Exercise directions
Transcribe the stretch of entries below from the line with "- [ ] Test pagination and data loading" through the line with "- [ ] Test component interaction", exactly and with both ends included; leave out all other lines.

Source records
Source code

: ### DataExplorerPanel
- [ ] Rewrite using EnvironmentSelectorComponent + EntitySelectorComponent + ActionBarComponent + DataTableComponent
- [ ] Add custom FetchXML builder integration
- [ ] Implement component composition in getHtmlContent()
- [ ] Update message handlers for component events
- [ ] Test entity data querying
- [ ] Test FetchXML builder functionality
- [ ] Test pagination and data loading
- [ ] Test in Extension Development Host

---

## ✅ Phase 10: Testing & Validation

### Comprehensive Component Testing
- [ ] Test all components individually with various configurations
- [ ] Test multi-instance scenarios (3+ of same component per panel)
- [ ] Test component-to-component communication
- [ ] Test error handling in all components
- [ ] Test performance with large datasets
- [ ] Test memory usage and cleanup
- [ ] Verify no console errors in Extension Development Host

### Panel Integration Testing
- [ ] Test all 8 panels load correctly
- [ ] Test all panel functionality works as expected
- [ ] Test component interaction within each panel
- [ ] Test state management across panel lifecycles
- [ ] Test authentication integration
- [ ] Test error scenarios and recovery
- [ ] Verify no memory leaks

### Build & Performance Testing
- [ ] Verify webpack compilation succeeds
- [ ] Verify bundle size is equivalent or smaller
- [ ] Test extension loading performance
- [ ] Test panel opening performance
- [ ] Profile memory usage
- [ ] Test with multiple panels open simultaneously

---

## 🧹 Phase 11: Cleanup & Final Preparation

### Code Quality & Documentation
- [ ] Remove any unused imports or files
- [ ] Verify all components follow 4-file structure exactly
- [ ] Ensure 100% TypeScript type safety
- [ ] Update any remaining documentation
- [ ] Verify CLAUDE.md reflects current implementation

Answer to the problem
- [ ] Test pagination and data loading
- [ ] Test in Extension Development Host

---

## ✅ Phase 10: Testing & Validation

### Comprehensive Component Testing
- [ ] Test all components individually with various configurations
- [ ] Test multi-instance scenarios (3+ of same component per panel)
- [ ] Test component-to-component communication
- [ ] Test error handling in all components
- [ ] Test performance with large datasets
- [ ] Test memory usage and cleanup
- [ ] Verify no console errors in Extension Development Host

### Panel Integration Testing
- [ ] Test all 8 panels load correctly
- [ ] Test all panel functionality works as expected
- [ ] Test component interaction within each panel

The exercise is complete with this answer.